You can probably do a reasonable job by looking at the first few bytes of the stream though.  8 bytes (starting from the 3rd byte) are the ASCII 'OEMID' in the Bios Parameter Block.  This can be a fairly good hint as to the file system within the partition if you're looking at FAT and NTFS (though not guaranteed), since Microsoft document it as the Operating System that created the partition, rather than the type of the file system.

One way to actually mount the partition (assuming you literally mean access it from the local OS) is to create a new virtual disk (VHD) large enough for the partition (with a bit of spare space) - then initialize the partition table and create a partition large enough for the partition.  Finally, copy the partition contents into that partition.  You (hopefully) can then mount the VHD using a VHD device driver (such as vhdmount:

I'll take a look at that extended partition table example - looks like the code in DiscUtils may be broken.




Jul 15, 2009 at 8:38 PM

I'd best find my copy of File System Forensic Analysis then :)

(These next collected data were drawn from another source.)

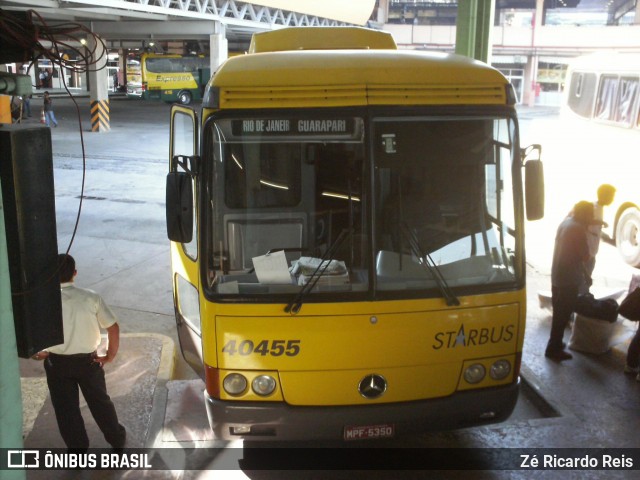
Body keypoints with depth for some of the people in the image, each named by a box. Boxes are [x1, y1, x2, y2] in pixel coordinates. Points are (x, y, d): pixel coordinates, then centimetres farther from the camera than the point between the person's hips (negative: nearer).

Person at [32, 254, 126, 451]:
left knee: (66, 408, 16)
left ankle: (78, 449, 27)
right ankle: (117, 439, 35)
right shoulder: (91, 297, -12)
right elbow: (113, 327, -11)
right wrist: (110, 356, 1)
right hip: (88, 360, 1)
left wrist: (38, 352, 8)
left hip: (57, 363, -1)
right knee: (100, 401, 20)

What I meant about mounting a particular partition was, say you have a raw disc image with four partitions, can you use DiscUtils to access each individual partition as a seperate entity? That way you could enumerate through the contents of each partition in some sort of windows explorer type interface*. I will take a look at vhdmount though, it looks interesting.

*I'm essentially talking about using DiscUtils as the starting point for some sort of digital forensics tool, but I realise that (probably) wasn't what you had in mind for the library.

Jul 15, 2009 at 11:08 PM

If you have an actual disk image (including a valid partition table), then the BiosType and GuidType fields of PartitionInfo should give you a good hint as to the contents of the partition - if they're both junk, then it's probably not a valid disk image.  BiosType should work for disks with traditional partition structures, whilst GuidType works for the newer GPT-style disks.  You can find tables of BiosType values on web, for example:

An explorer-like mechanism like you describe should be possible - just enumerate the partitions, then open the partition streams, using PartitionInfo.Open and interpret using the appropriate file system.

DiscUtils doesn't try to cope with the situations that the Digital Forensics Tool test images exercise (such as having two file systems in a single partition), so it's probably not so useful for cases where data is being deliberately masked and stored outside of the normal file system structures.